Exercise details — Which lines of the data contain the string "Real"? Copy every one.

Extracted data —
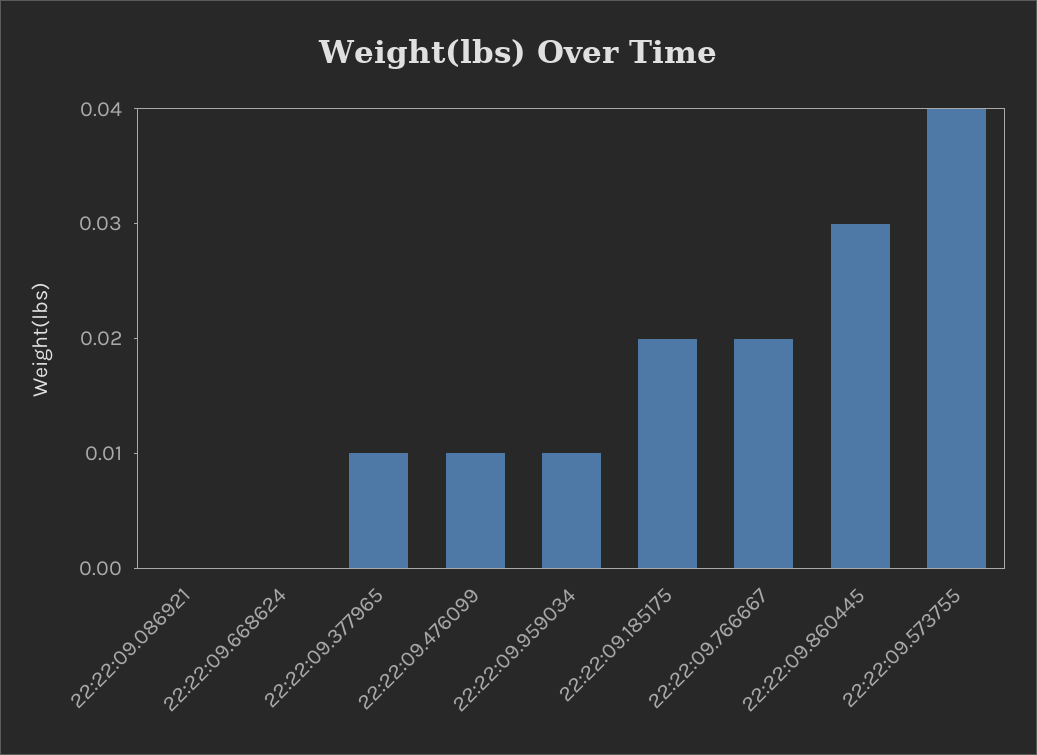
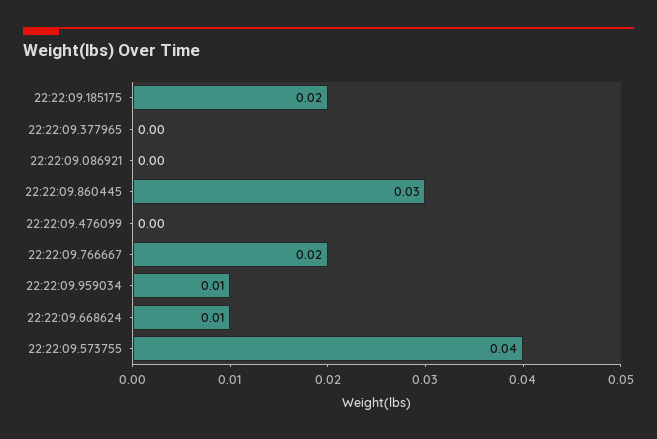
22:22:09.668624: 0 -> 0.01
22:22:09.377965: 0.01 -> 0
22:22:09.476099: 0.01 -> 0

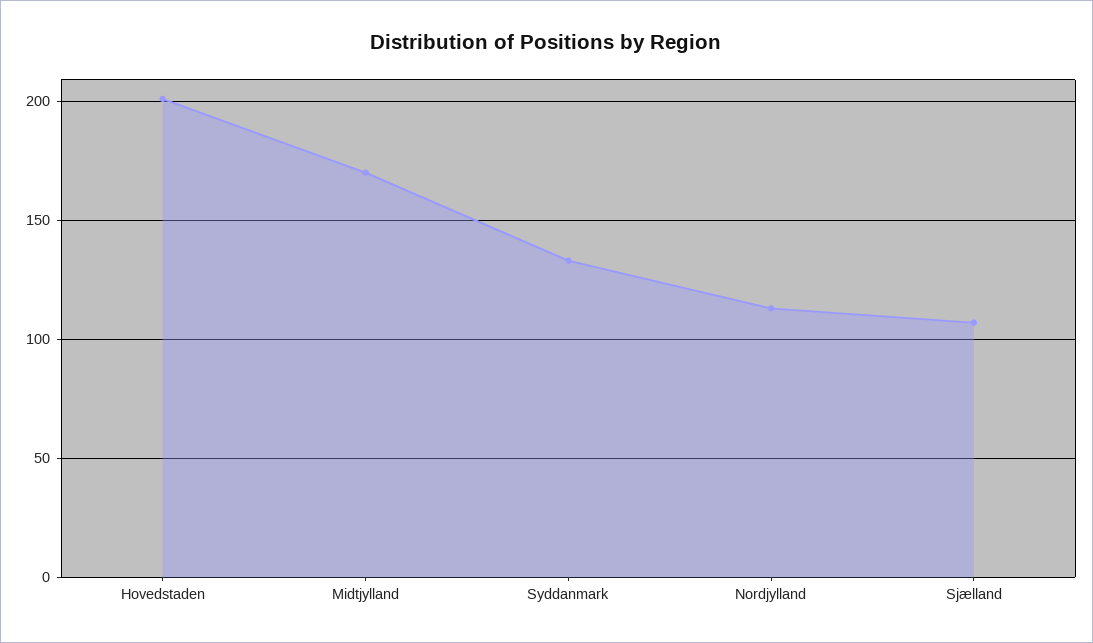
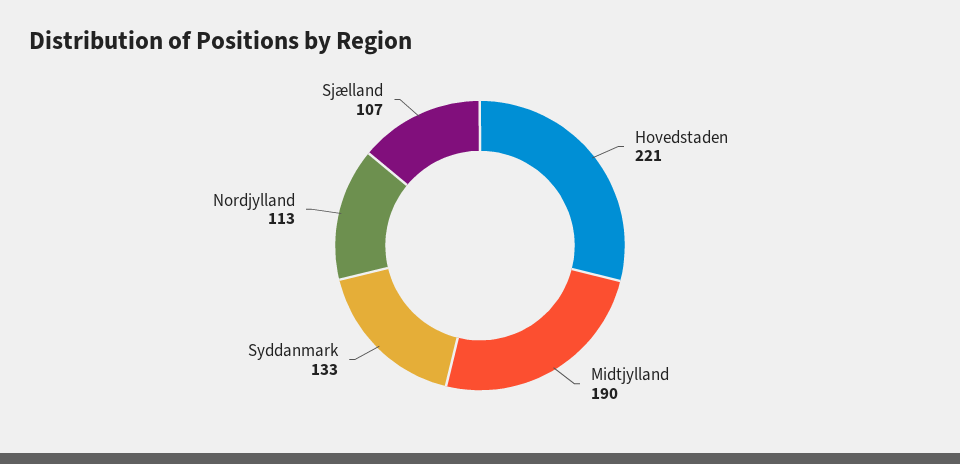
Hovedstaden: 200 -> 221
Midtjylland: 170 -> 190

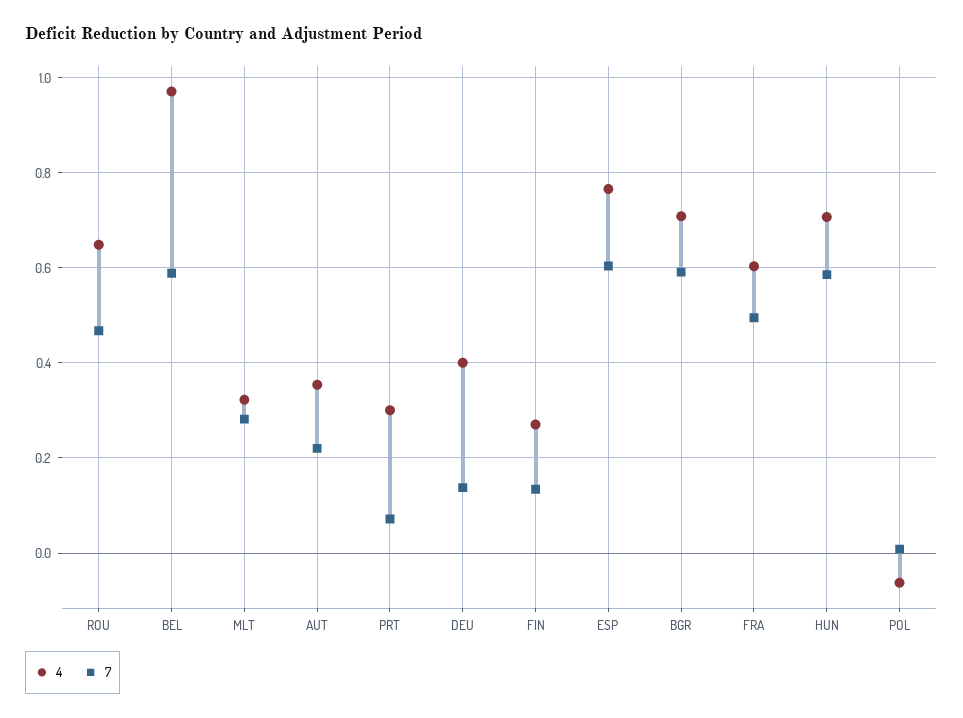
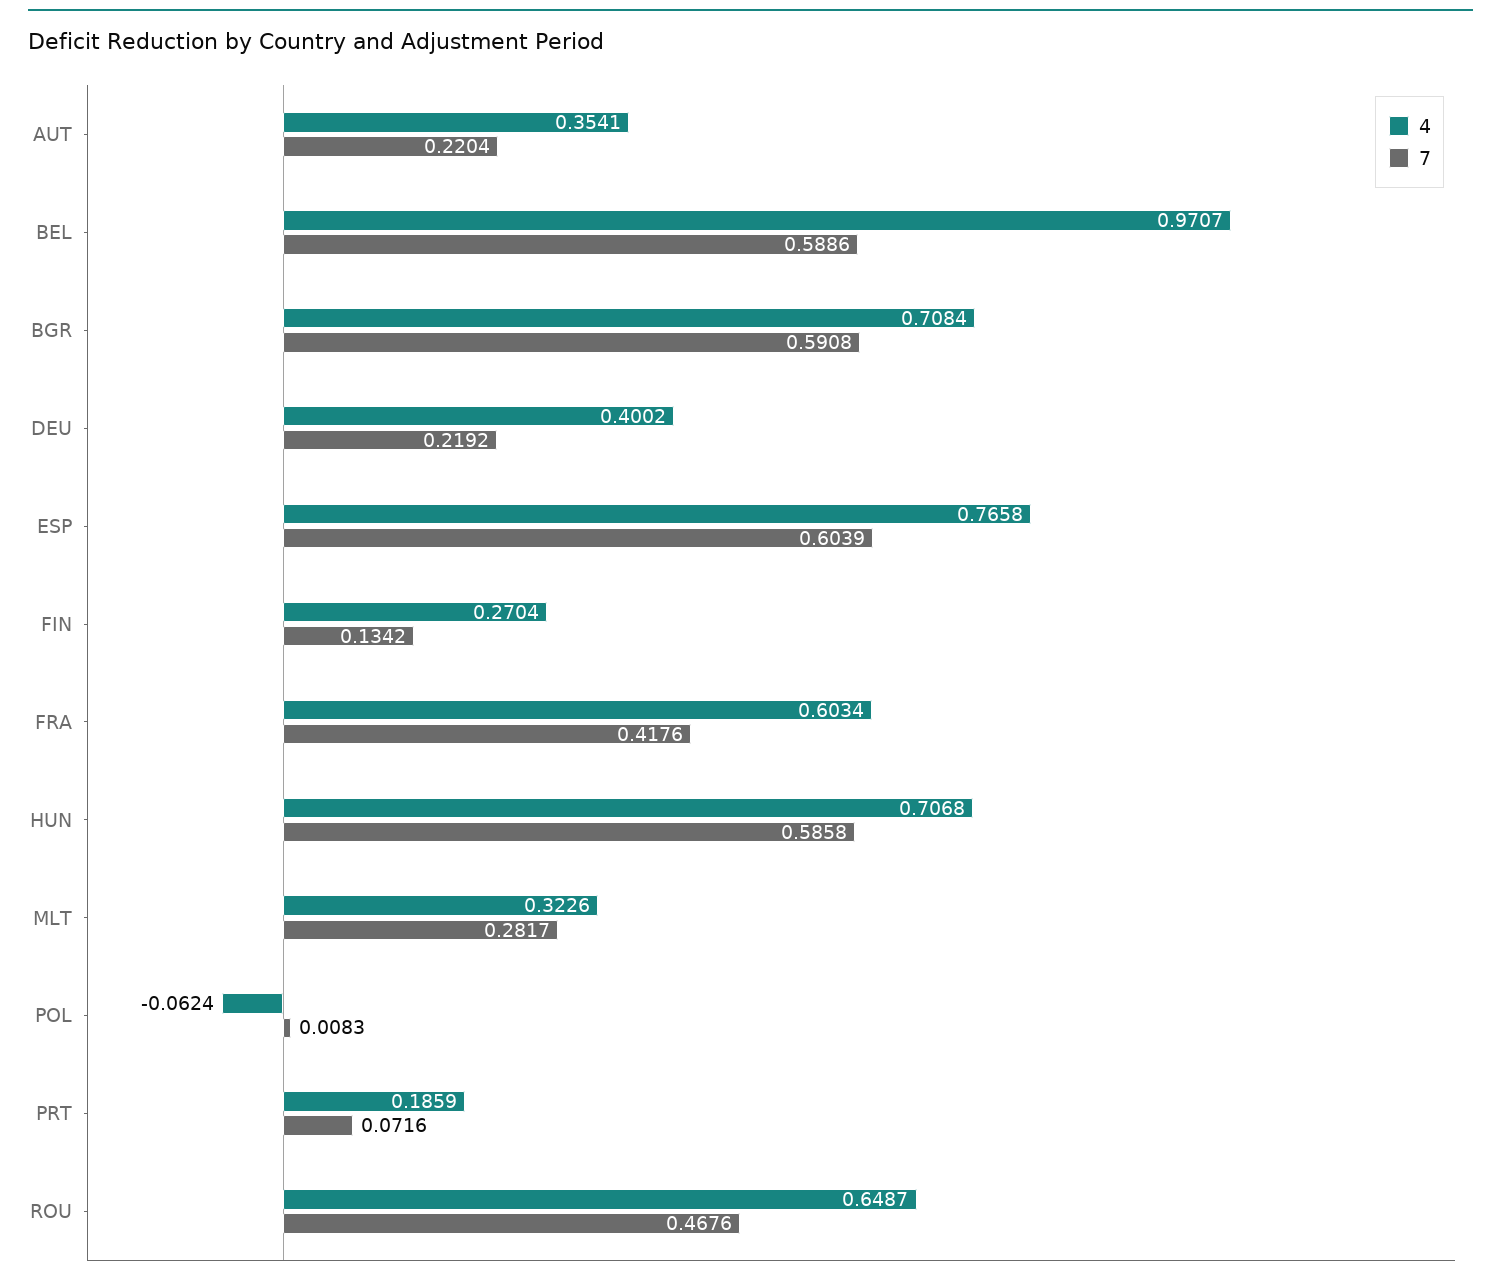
4, PRT: 0.3 -> 0.1859
7, DEU: 0.14 -> 0.2192
7, FRA: 0.5 -> 0.4176

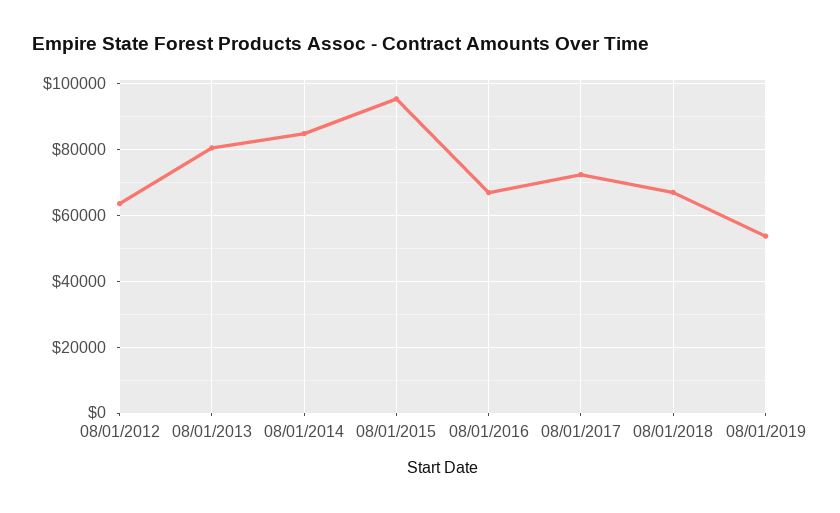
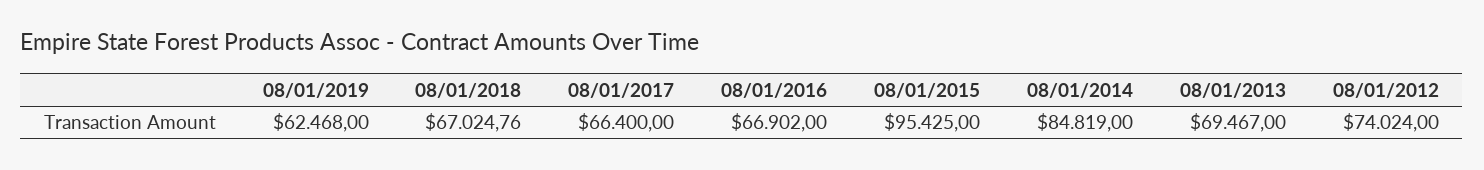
08/01/2012: 64000 -> 74024
08/01/2013: 80000 -> 69467
08/01/2017: 72000 -> 66400
08/01/2019: 54000 -> 62468

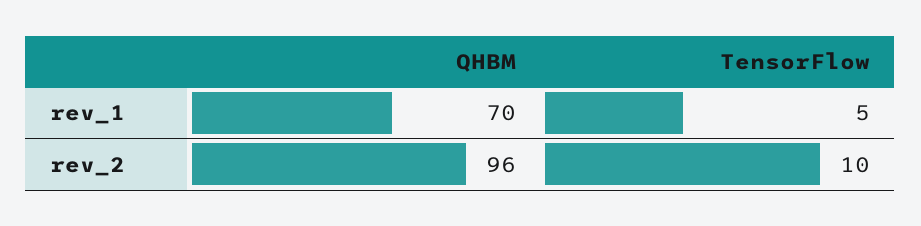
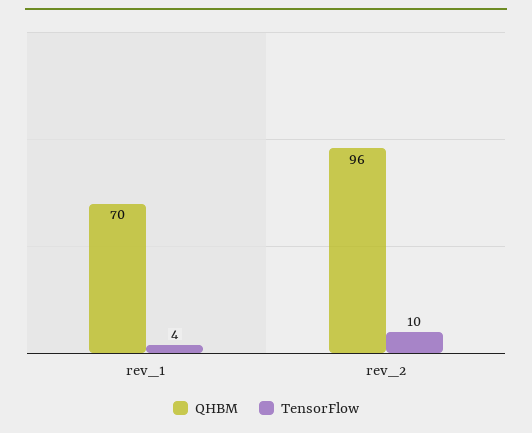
TensorFlow, rev_1: 5 -> 4

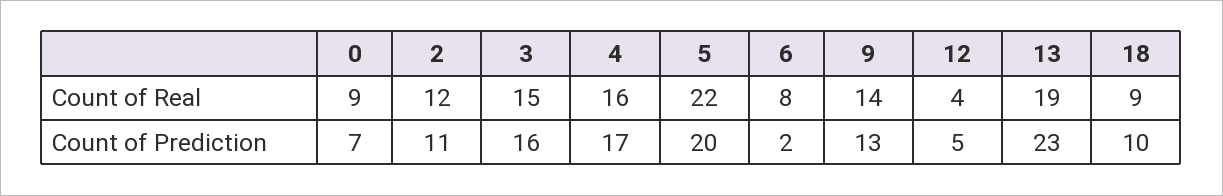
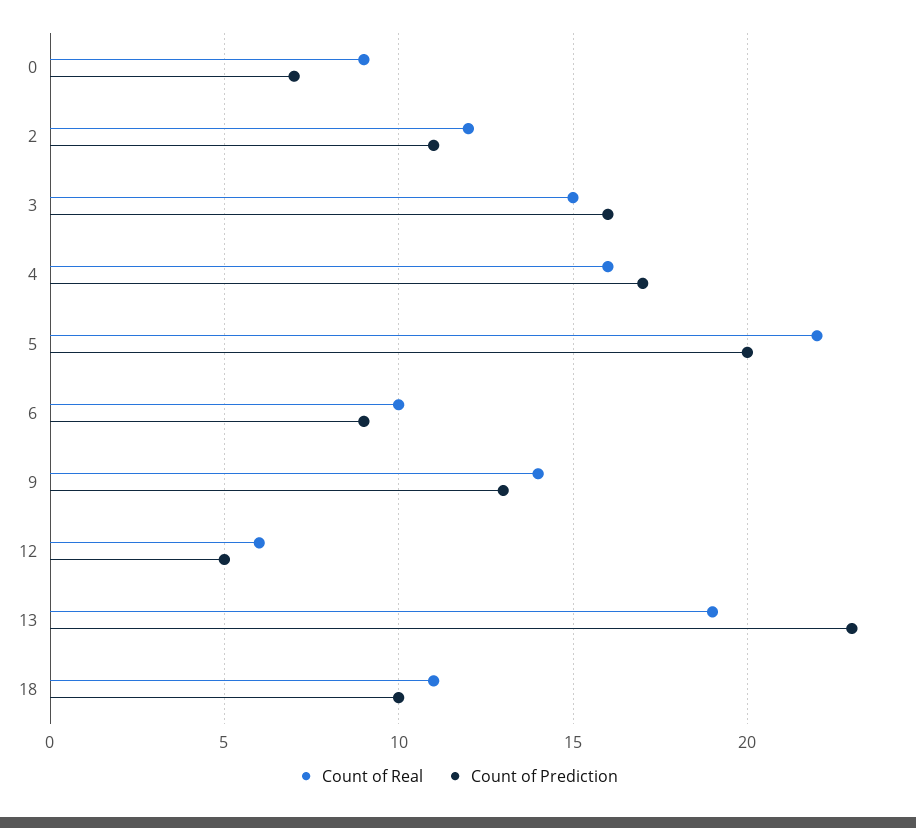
Count of Real, 6: 8 -> 10
Count of Real, 12: 4 -> 6
Count of Real, 18: 9 -> 11
Count of Prediction, 6: 2 -> 9

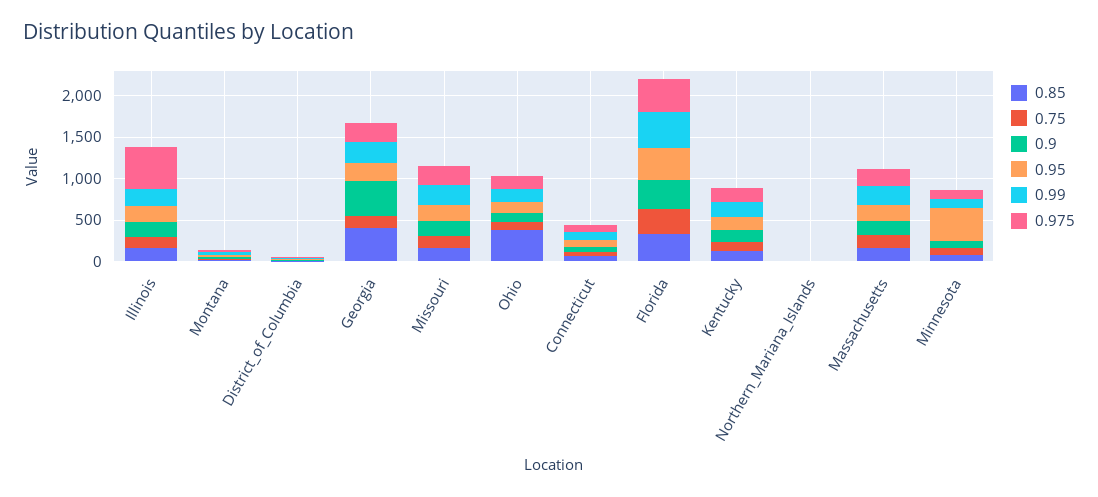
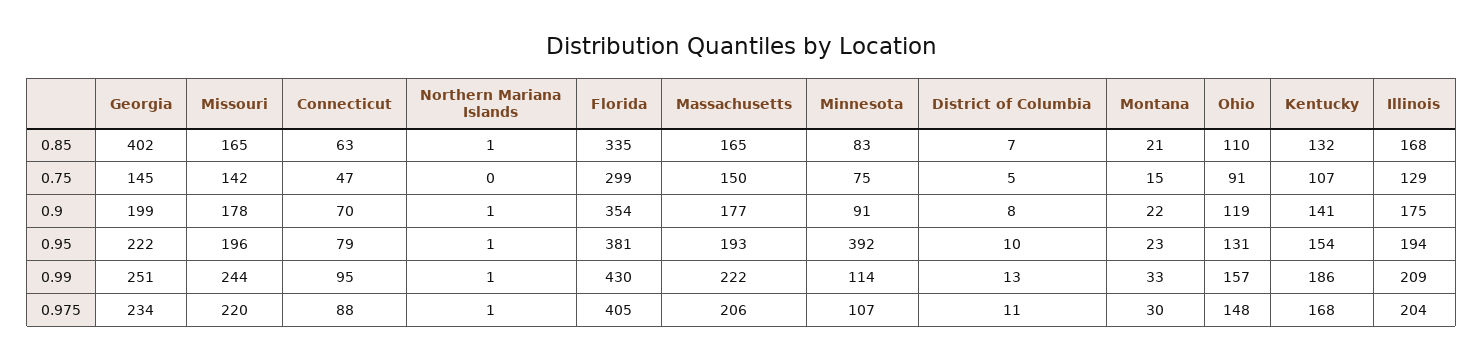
0.975, Illinois: 500 -> 204
0.9, Georgia: 400 -> 199
0.85, Ohio: 400 -> 110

Exercise result —
Count of Real, 6: 8 -> 10
Count of Real, 12: 4 -> 6
Count of Real, 18: 9 -> 11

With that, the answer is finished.